Biden Takes a Stand On Artificial Intelligence

( – President Joe Biden has said it is yet to be seen if artificial intelligence could pose a threat to humans but urged tech companies to seek to make sure that their products are safe before hitting the market.

Biden spoke on the matter at the President’s Council of Advisors on Science and Technology after last week, 1,000 tech industry leaders and experts such as Elon Musk and Steve Wozniak called for halting the advancement of AI technologies to allow for the development of safety standards.

During the council’s meeting at the White House on Tuesday, Biden also argued that artificial intelligence tools could help tackle climate change.

“Tech companies have a responsibility to make sure their products are safe before making them public,” the president declared at the start of the White House meeting, as cited by Newsmax.

“It remains to be seen. Could be,” Biden responded when asked whether AI could be dangerous to humans.

The President’s Council of Advisors on Science and Technology meeting was called on to discuss the risk and opportunities for national security and individual users created by quick AI development.

The advisory panel features academics but also officials of tech giants such as Google and Microsoft.
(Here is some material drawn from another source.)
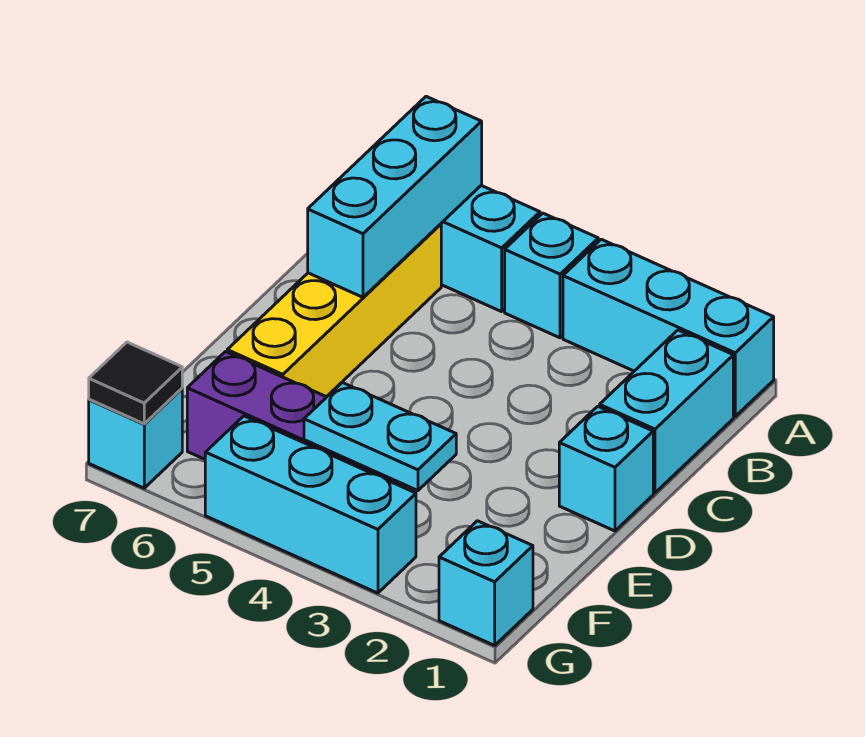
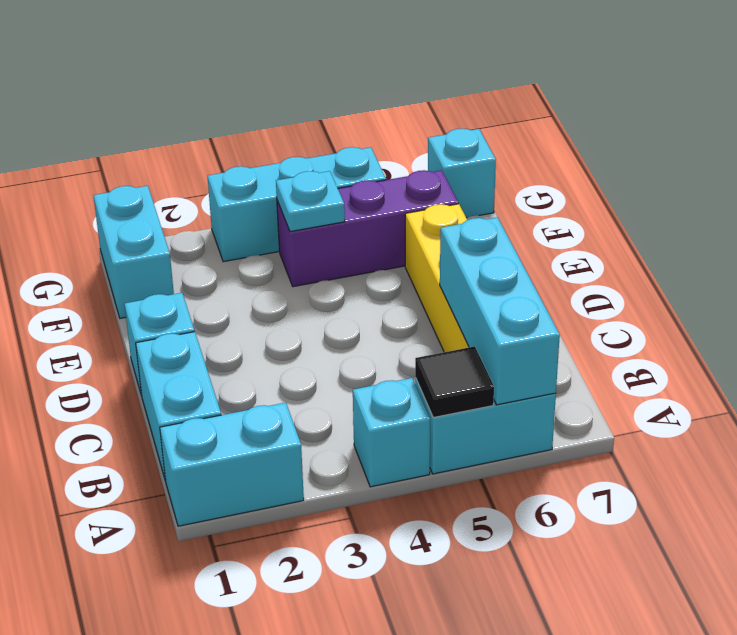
cyan brick A1:A3 level 1 -> cyan brick A1:A2 level 1
cyan plate F3:F4 level 2 -> cyan plate F4 level 2
cyan brick G1 level 1 -> cyan brick F1:G1 level 1
black tile G7 level 2 -> black tile A5 level 2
“AI can help deal with some very difficult challenges like disease and climate change, but it also has to address the potential risks to our society, to our economy, to our national security,” Biden said, as cited by AP.

The report notes that the release of the ChatGPT AI chatbot in November has caused a race among technology corporations to develop similar tools.

According to the White House, President Joe Biden wanted to use the advisory council’s meeting on AI to “discuss the importance of protecting rights and safety to ensure responsible innovation and appropriate safeguards.”

He also sought to issue a new call upon Congress to pass legislation protecting children from AI technology risks while limiting data collection by technology companies.

Last week, Italy’s authorities temporarily blocked ChatGPT on data privacy grounds.

Meanwhile, the parliament of the European Union, which includes Italy and 26 other Western nations, has been discussing new rules to set limits on “high-risk AI products.”

“The U.S. has had more a laissez-faire approach to the commercial development of AI,” commented Russell Wald from the Stanford Institute for Human-Centered Artificial Intelligence.

“[Biden] is setting the stage for a national dialogue on the topic by elevating attention to AI, which is desperately needed,” Wald added.

Last year, the Biden administration unveiled a “Blueprint for an AI Bill of Rights,” which is supposed to prevent harm caused by AI systems.